Douglas Porter, économiste en chef de la Banque de Montréal, a indiqué qu’il avait toujours tenu pour acquis que la Banque du Canada voulait rester aussi éloignée que possible des campagnes électorales.

« Structurellement, ils veulent être aussi neutres que possible et c’est donc compréhensible dans cette situation. Il est très peu probable que des gens comme moi-même leur reprochent de vouloir faire profil bas pendant la campagne électorale », a indiqué M. Porter lors d’une entrevue.

Il a bien noté que la date du scrutin et l’annonce du taux d’intérêt du 30 octobre étaient rapprochées, ce qui laissera très peu de temps à la banque après le vote pour organiser un événement public, si nécessaire. Mais M. Porter a ajouté que la Banque du Canada avait eu tendance ces dernières années à éviter de fournir trop d’indications aux marchés avant la décision de taux.

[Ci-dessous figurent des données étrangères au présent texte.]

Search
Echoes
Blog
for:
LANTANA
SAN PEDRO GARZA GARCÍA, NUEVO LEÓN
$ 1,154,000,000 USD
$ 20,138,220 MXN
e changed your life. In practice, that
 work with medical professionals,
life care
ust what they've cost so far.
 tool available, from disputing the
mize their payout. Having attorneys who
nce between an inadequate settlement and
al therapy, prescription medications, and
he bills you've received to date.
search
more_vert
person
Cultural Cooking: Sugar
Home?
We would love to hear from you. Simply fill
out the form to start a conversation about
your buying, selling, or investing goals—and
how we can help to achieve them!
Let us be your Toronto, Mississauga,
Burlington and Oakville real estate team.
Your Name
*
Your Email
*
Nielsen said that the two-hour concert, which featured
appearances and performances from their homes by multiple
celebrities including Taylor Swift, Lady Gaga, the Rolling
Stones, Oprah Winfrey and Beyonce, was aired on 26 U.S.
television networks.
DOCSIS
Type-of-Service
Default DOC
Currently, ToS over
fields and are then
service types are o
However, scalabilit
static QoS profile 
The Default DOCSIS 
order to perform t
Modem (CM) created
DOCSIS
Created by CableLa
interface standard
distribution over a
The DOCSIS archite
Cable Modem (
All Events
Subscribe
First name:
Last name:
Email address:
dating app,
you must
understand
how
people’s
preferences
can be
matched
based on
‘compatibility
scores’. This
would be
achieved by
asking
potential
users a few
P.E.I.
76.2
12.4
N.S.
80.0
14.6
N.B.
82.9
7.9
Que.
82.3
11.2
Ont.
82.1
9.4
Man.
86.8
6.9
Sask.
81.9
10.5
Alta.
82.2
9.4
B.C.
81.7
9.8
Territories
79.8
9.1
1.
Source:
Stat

La banque centrale, bien sûr, devrait réagir à un événement économique important, a-t-il ajouté, et elle a déjà procédé à des changements de taux d’intérêt en pleine campagne électorale.

M. Porter a rappelé une situation extraordinaire survenue lors de la campagne fédérale de 2008, lorsque la banque avait procédé à une réduction de taux coordonnée avec d’autres banques centrales, en pleine crise financière.